Apart from the images, reproduce every record word for word.

BEGIN

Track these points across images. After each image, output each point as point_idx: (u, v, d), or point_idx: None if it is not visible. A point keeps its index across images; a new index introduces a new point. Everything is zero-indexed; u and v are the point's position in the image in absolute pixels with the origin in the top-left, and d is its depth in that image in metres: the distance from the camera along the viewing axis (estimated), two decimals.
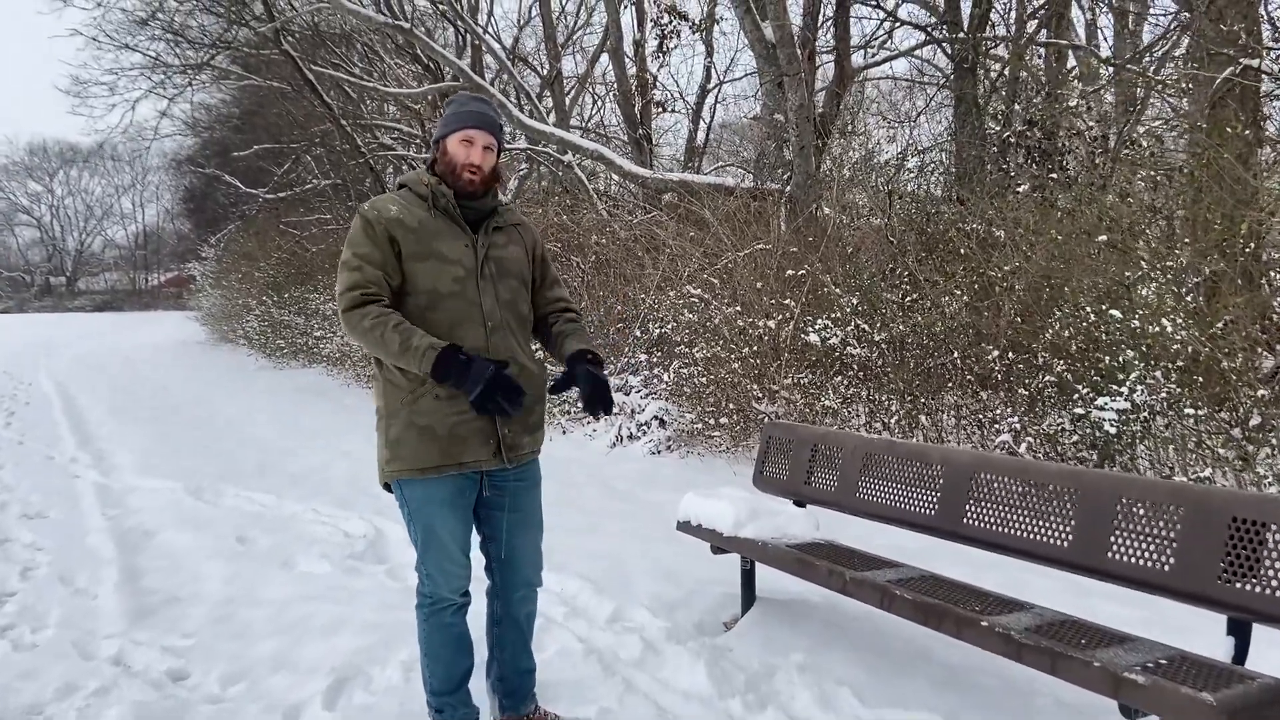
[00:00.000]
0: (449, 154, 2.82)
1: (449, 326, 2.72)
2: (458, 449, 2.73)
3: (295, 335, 17.69)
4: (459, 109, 2.86)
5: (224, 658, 3.81)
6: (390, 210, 2.77)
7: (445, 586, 2.84)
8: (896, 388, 6.91)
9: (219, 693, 3.52)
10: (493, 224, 2.89)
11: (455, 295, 2.74)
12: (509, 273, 2.89)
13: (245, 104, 24.24)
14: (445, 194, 2.81)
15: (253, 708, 3.35)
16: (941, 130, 11.89)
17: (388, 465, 2.78)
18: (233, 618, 4.27)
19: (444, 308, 2.73)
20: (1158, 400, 5.06)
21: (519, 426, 2.85)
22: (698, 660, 3.59)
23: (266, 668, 3.71)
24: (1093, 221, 6.15)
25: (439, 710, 2.92)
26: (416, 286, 2.73)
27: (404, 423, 2.72)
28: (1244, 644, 2.55)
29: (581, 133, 17.17)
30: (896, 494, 3.68)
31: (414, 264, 2.72)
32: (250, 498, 6.78)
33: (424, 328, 2.69)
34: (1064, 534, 3.05)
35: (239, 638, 4.04)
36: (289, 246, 20.03)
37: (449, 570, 2.82)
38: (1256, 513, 2.56)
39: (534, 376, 2.90)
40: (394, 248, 2.72)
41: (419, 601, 2.90)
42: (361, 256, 2.72)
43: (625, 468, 7.69)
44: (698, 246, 9.06)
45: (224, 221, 27.40)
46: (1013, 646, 2.73)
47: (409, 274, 2.73)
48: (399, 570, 4.96)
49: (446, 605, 2.86)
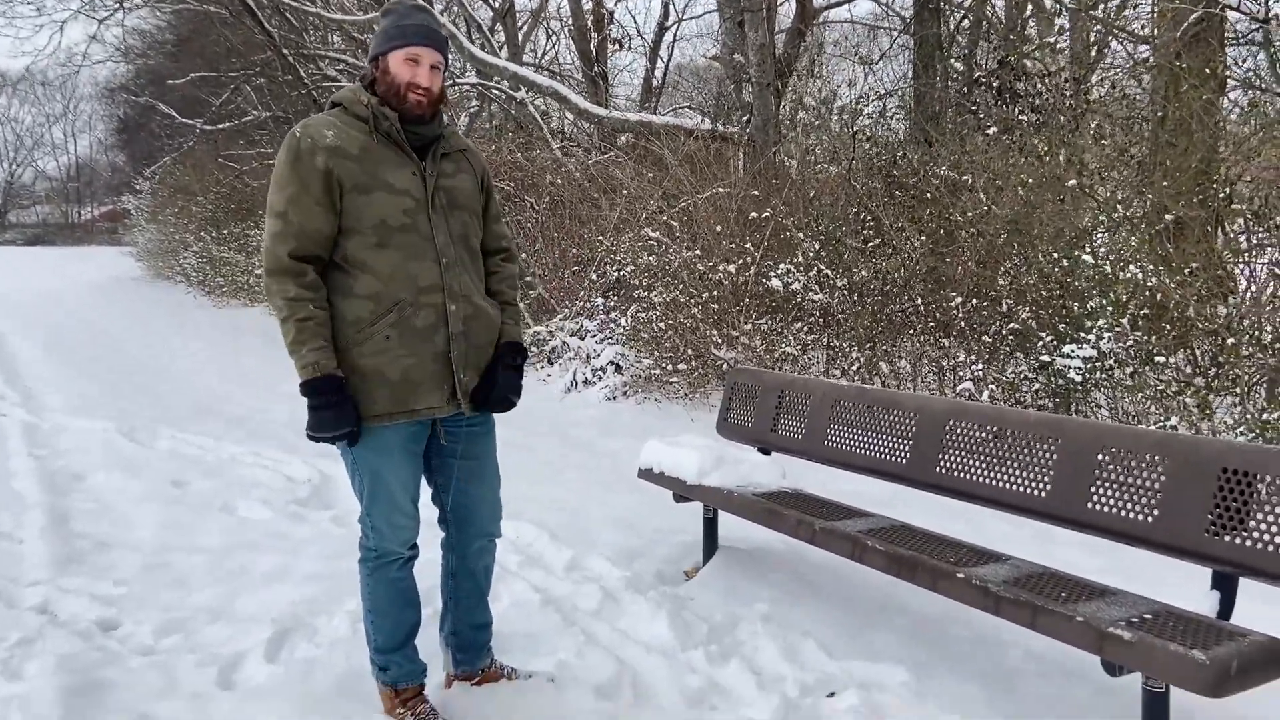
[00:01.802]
0: (391, 73, 2.53)
1: (401, 264, 2.49)
2: (410, 395, 2.52)
3: (236, 273, 17.14)
4: (400, 21, 2.54)
5: (158, 607, 3.60)
6: (326, 137, 2.47)
7: (393, 540, 2.64)
8: (857, 334, 6.81)
9: (152, 644, 3.32)
10: (440, 150, 2.63)
11: (407, 229, 2.50)
12: (460, 204, 2.65)
13: (181, 29, 23.18)
14: (389, 117, 2.52)
15: (188, 660, 3.15)
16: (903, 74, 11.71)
17: None
18: (167, 565, 4.05)
19: (395, 243, 2.48)
20: (1123, 348, 5.00)
21: (473, 371, 2.64)
22: (659, 610, 3.47)
23: (203, 618, 3.51)
24: (1061, 165, 6.04)
25: (383, 668, 2.73)
26: (363, 222, 2.46)
27: (350, 365, 2.48)
28: (1230, 598, 2.47)
29: (535, 69, 16.69)
30: (867, 442, 3.56)
31: (358, 197, 2.46)
32: (187, 440, 6.50)
33: (374, 267, 2.47)
34: (1042, 484, 2.95)
35: (174, 586, 3.83)
36: (228, 181, 19.34)
37: (397, 523, 2.63)
38: (1247, 464, 2.47)
39: (490, 318, 2.70)
40: (330, 182, 2.44)
41: (363, 556, 2.69)
42: (289, 200, 2.44)
43: (581, 414, 7.53)
44: (656, 188, 8.82)
45: (159, 153, 26.32)
46: (991, 600, 2.63)
47: (353, 209, 2.45)
48: (345, 517, 4.76)
49: (393, 559, 2.67)
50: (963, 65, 10.36)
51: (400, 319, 2.49)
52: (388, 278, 2.48)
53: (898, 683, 2.96)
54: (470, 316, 2.61)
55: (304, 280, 2.44)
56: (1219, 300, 5.30)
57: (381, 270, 2.47)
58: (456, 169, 2.67)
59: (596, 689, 2.90)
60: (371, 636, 2.72)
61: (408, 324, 2.50)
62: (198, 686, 2.97)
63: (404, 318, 2.49)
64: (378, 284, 2.48)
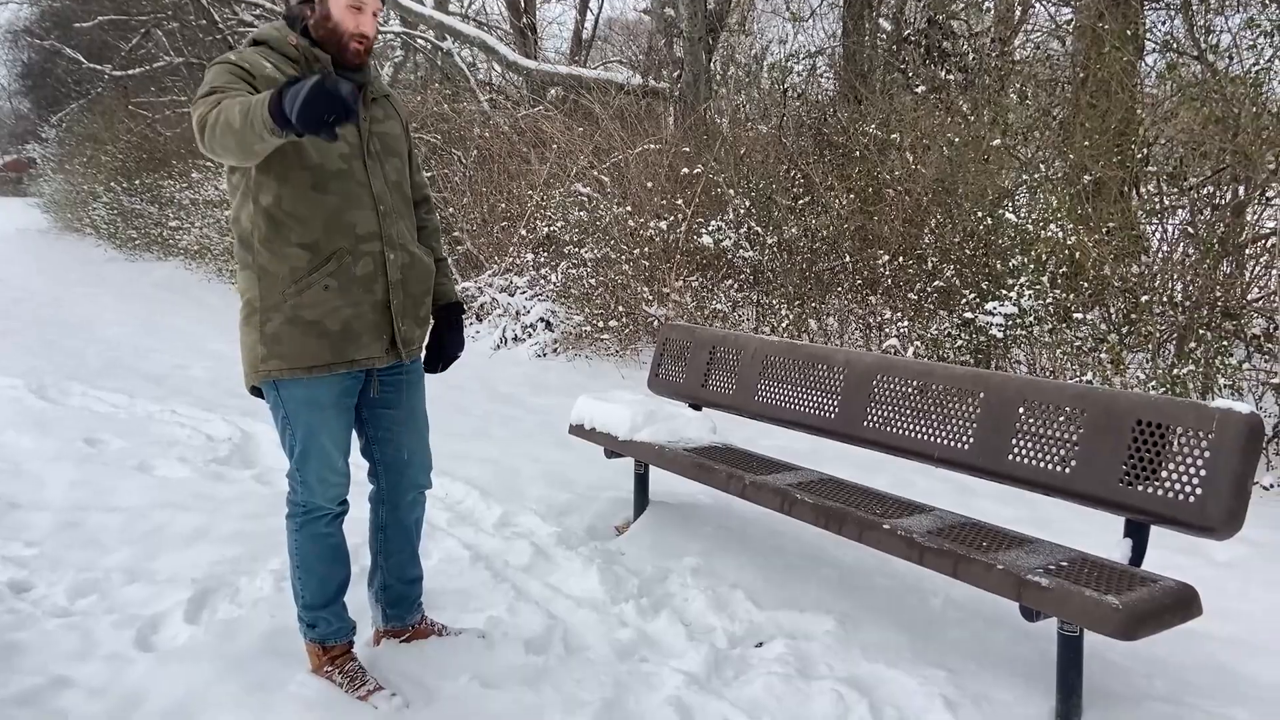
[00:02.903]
0: (334, 19, 2.40)
1: (339, 211, 2.41)
2: (350, 345, 2.46)
3: (149, 225, 16.55)
4: None
5: (72, 568, 3.48)
6: (265, 68, 2.36)
7: (323, 495, 2.58)
8: (786, 291, 6.86)
9: (67, 605, 3.22)
10: (369, 95, 2.54)
11: (343, 175, 2.42)
12: (392, 150, 2.58)
13: None
14: (322, 59, 2.42)
15: (105, 621, 3.06)
16: (833, 32, 11.71)
17: (263, 364, 2.45)
18: (81, 525, 3.91)
19: (333, 189, 2.40)
20: (1043, 306, 5.12)
21: (411, 320, 2.60)
22: (589, 565, 3.48)
23: (120, 578, 3.41)
24: (986, 125, 6.13)
25: (311, 625, 2.66)
26: (304, 160, 2.36)
27: (286, 316, 2.41)
28: (1141, 546, 2.56)
29: (462, 18, 16.30)
30: (796, 397, 3.59)
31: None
32: (100, 397, 6.28)
33: (311, 216, 2.38)
34: (965, 437, 3.02)
35: (89, 546, 3.70)
36: (140, 129, 18.58)
37: (328, 479, 2.56)
38: (1160, 416, 2.55)
39: (425, 266, 2.65)
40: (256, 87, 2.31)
41: (290, 511, 2.62)
42: (225, 85, 2.27)
43: (510, 371, 7.47)
44: (587, 143, 8.72)
45: (66, 100, 25.18)
46: (915, 550, 2.69)
47: (288, 152, 2.33)
48: (268, 475, 4.66)
49: (322, 515, 2.61)
50: (891, 24, 10.40)
51: (340, 268, 2.42)
52: (325, 226, 2.40)
53: (824, 631, 3.01)
54: (407, 265, 2.56)
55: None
56: (1133, 259, 5.46)
57: (318, 218, 2.39)
58: (385, 115, 2.60)
59: (527, 644, 2.90)
60: (299, 593, 2.66)
61: (347, 273, 2.43)
62: (116, 648, 2.89)
63: (343, 266, 2.42)
64: (315, 233, 2.40)
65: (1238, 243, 5.15)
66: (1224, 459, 2.39)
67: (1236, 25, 5.76)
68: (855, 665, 2.82)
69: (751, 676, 2.75)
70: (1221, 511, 2.37)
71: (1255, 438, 2.39)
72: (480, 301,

END

[ANSWER BOX]
Track these points across images. After each image, output each point as point_idx: (u, v, d), or point_idx: None if it is not visible. A point keeps its index across images; a new index introduces a new point. Everything is zero-indexed; u and v are the point's position in the image in absolute pixels with the origin in the top-left, and d is its depth in that image in metres: the distance from the camera along the viewing axis (estimated), two decimals.
[00:00.000]
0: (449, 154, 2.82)
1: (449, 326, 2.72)
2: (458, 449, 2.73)
3: (295, 335, 17.69)
4: (459, 109, 2.86)
5: (224, 658, 3.81)
6: (390, 210, 2.77)
7: (445, 586, 2.84)
8: (896, 388, 6.91)
9: (219, 693, 3.52)
10: (493, 224, 2.89)
11: (455, 295, 2.74)
12: (509, 273, 2.89)
13: (245, 104, 24.24)
14: (445, 194, 2.81)
15: (253, 708, 3.35)
16: (941, 130, 11.89)
17: (388, 465, 2.78)
18: (233, 618, 4.27)
19: (444, 308, 2.73)
20: (1158, 400, 5.06)
21: (519, 426, 2.85)
22: (698, 660, 3.59)
23: (266, 668, 3.71)
24: (1093, 221, 6.15)
25: (439, 710, 2.92)
26: (416, 286, 2.73)
27: (404, 423, 2.72)
28: (1244, 644, 2.55)
29: (581, 133, 17.17)
30: (896, 494, 3.68)
31: (414, 264, 2.72)
32: (250, 498, 6.78)
33: (424, 328, 2.69)
34: (1064, 534, 3.05)
35: (239, 638, 4.04)
36: (289, 246, 20.03)
37: (449, 570, 2.82)
38: (1256, 513, 2.56)
39: (534, 376, 2.90)
40: (394, 248, 2.72)
41: (419, 601, 2.90)
42: (361, 256, 2.72)
43: (625, 468, 7.69)
44: (698, 246, 9.06)
45: (224, 221, 27.40)
46: (1013, 646, 2.73)
47: (409, 274, 2.73)
48: (399, 570, 4.96)
49: (446, 605, 2.86)
[00:01.802]
0: (391, 73, 2.53)
1: (401, 264, 2.49)
2: (410, 395, 2.52)
3: (236, 273, 17.14)
4: (400, 21, 2.54)
5: (158, 607, 3.60)
6: (326, 137, 2.47)
7: (393, 540, 2.64)
8: (857, 334, 6.81)
9: (152, 644, 3.32)
10: (440, 150, 2.63)
11: (407, 229, 2.50)
12: (460, 204, 2.65)
13: (181, 29, 23.18)
14: (389, 117, 2.52)
15: (188, 660, 3.15)
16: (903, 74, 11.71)
17: None
18: (167, 565, 4.05)
19: (395, 243, 2.48)
20: (1123, 348, 5.00)
21: (473, 371, 2.64)
22: (659, 610, 3.47)
23: (203, 618, 3.51)
24: (1061, 165, 6.04)
25: (383, 668, 2.73)
26: (363, 222, 2.46)
27: (350, 365, 2.48)
28: (1230, 598, 2.47)
29: (535, 69, 16.69)
30: (867, 442, 3.56)
31: (358, 197, 2.46)
32: (187, 440, 6.50)
33: (374, 267, 2.47)
34: (1042, 484, 2.95)
35: (174, 586, 3.83)
36: (228, 181, 19.34)
37: (397, 523, 2.63)
38: (1247, 464, 2.47)
39: (490, 318, 2.70)
40: (330, 182, 2.44)
41: (363, 556, 2.69)
42: (289, 200, 2.44)
43: (581, 414, 7.53)
44: (656, 188, 8.82)
45: (159, 153, 26.32)
46: (991, 600, 2.63)
47: (353, 209, 2.45)
48: (345, 517, 4.76)
49: (393, 559, 2.67)
50: (963, 65, 10.36)
51: (400, 319, 2.49)
52: (388, 278, 2.48)
53: (898, 683, 2.96)
54: (470, 316, 2.61)
55: (304, 280, 2.44)
56: (1219, 300, 5.30)
57: (381, 270, 2.47)
58: (456, 169, 2.67)
59: (596, 689, 2.90)
60: (371, 636, 2.72)
61: (408, 324, 2.50)
62: (198, 686, 2.97)
63: (404, 318, 2.49)
64: (378, 284, 2.48)
[00:02.903]
0: (334, 19, 2.40)
1: (339, 211, 2.41)
2: (350, 345, 2.46)
3: (149, 225, 16.55)
4: None
5: (72, 568, 3.48)
6: (265, 68, 2.36)
7: (323, 495, 2.58)
8: (786, 291, 6.86)
9: (67, 605, 3.22)
10: (369, 95, 2.54)
11: (343, 175, 2.42)
12: (392, 150, 2.58)
13: None
14: (322, 59, 2.42)
15: (105, 621, 3.06)
16: (833, 32, 11.71)
17: (263, 364, 2.45)
18: (81, 525, 3.91)
19: (333, 189, 2.40)
20: (1043, 306, 5.12)
21: (411, 320, 2.60)
22: (589, 565, 3.48)
23: (120, 578, 3.41)
24: (986, 125, 6.13)
25: (311, 625, 2.66)
26: (304, 160, 2.36)
27: (286, 316, 2.41)
28: (1141, 546, 2.56)
29: (462, 18, 16.30)
30: (796, 397, 3.59)
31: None
32: (100, 397, 6.28)
33: (311, 216, 2.38)
34: (965, 437, 3.02)
35: (89, 546, 3.70)
36: (140, 129, 18.58)
37: (328, 479, 2.56)
38: (1160, 416, 2.55)
39: (425, 266, 2.65)
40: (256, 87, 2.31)
41: (290, 511, 2.62)
42: (225, 85, 2.27)
43: (510, 371, 7.47)
44: (587, 143, 8.72)
45: (66, 100, 25.18)
46: (915, 550, 2.69)
47: (288, 152, 2.33)
48: (268, 475, 4.66)
49: (322, 515, 2.61)
50: (891, 24, 10.40)
51: (340, 268, 2.42)
52: (325, 226, 2.40)
53: (824, 631, 3.01)
54: (407, 265, 2.56)
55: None
56: (1133, 259, 5.46)
57: (318, 218, 2.39)
58: (385, 115, 2.60)
59: (527, 644, 2.90)
60: (299, 593, 2.66)
61: (347, 273, 2.43)
62: (116, 648, 2.89)
63: (343, 266, 2.42)
64: (315, 233, 2.40)
65: (1238, 243, 5.15)
66: (1224, 459, 2.39)
67: (1236, 25, 5.76)
68: (855, 665, 2.82)
69: (751, 676, 2.75)
70: (1221, 511, 2.37)
71: (1255, 438, 2.39)
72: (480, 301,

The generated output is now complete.